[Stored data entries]
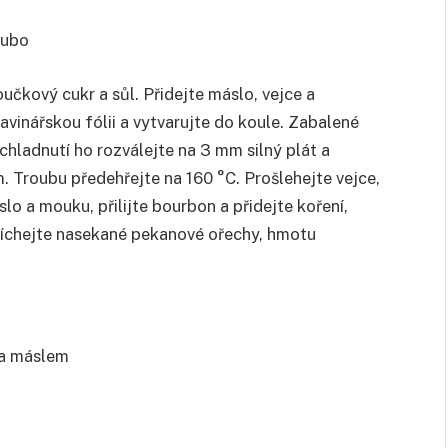
rubo
kový cukr a sůl. Přidejte máslo, vejce a
vinářskou fólii a vytvarujte do koule. Zabalené
chladnutí ho rozválejte na 3 mm silný plát a
 Troubu předehřejte na 160 °C. Prošlehejte vejce,
slo a mouku, přilijte bourbon a přidejte koření,
míchejte nasekané pekanové ořechy, hmotu
 a máslem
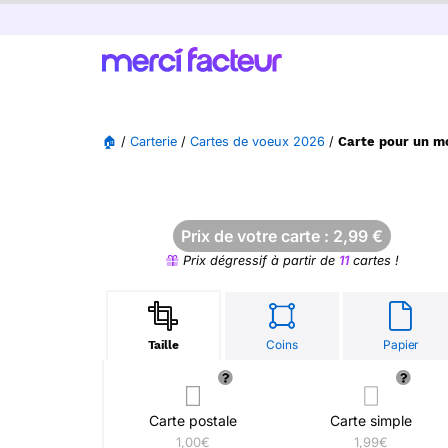
🏠
/
Carterie
/
Cartes de voeux 2026
/
Carte pour un m
Prix de votre carte :
2,99
€
Prix dégressif à partir de
11
cartes !
Coins
Papier
Taille
Carte postale
Carte simple
1,00€
1,99€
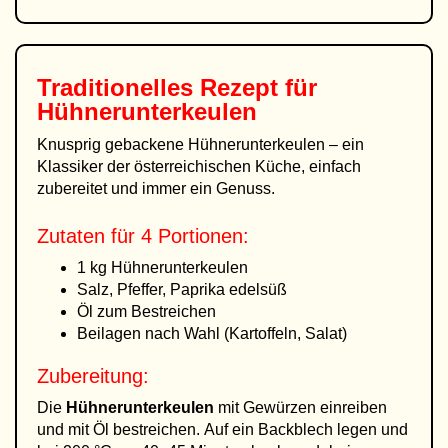
Traditionelles Rezept für
Hühnerunterkeulen
Knusprig gebackene Hühnerunterkeulen – ein
Klassiker der österreichischen Küche, einfach
zubereitet und immer ein Genuss.
Zutaten für 4 Portionen:
1 kg Hühnerunterkeulen
Salz, Pfeffer, Paprika edelsüß
Öl zum Bestreichen
Beilagen nach Wahl (Kartoffeln, Salat)
Zubereitung:
Die
Hühnerunterkeulen
mit Gewürzen einreiben
und mit Öl bestreichen. Auf ein Backblech legen und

Directions for this task: Arrange every line of text from all the records above into a single numbered list, skipping any blank lines. Leave the pictures out of your answer.

Response for this exercise:
1. rubo
2. kový cukr a sůl. Přidejte máslo, vejce a
3. vinářskou fólii a vytvarujte do koule. Zabalené
4. chladnutí ho rozválejte na 3 mm silný plát a
5.  Troubu předehřejte na 160 °C. Prošlehejte vejce,
6. slo a mouku, přilijte bourbon a přidejte koření,
7. míchejte nasekané pekanové ořechy, hmotu
8.  a máslem
9. 🏠
10. /
11. Carterie
12. /
13. Cartes de voeux 2026
14. /
15. Carte pour un m
16. Prix de votre carte :
17. 2,99
18. €
19. Prix dégressif à partir de
20. 11
21. cartes !
22. Coins
23. Papier
24. Taille
25. Carte postale
26. Carte simple
27. 1,00€
28. 1,99€
29. Traditionelles Rezept für
30. Hühnerunterkeulen
31. Knusprig gebackene Hühnerunterkeulen – ein
32. Klassiker der österreichischen Küche, einfach
33. zubereitet und immer ein Genuss.
34. Zutaten für 4 Portionen:
35. 1 kg Hühnerunterkeulen
36. Salz, Pfeffer, Paprika edelsüß
37. Öl zum Bestreichen
38. Beilagen nach Wahl (Kartoffeln, Salat)
39. Zubereitung:
40. Die
41. Hühnerunterkeulen
42. mit Gewürzen einreiben
43. und mit Öl bestreichen. Auf ein Backblech legen und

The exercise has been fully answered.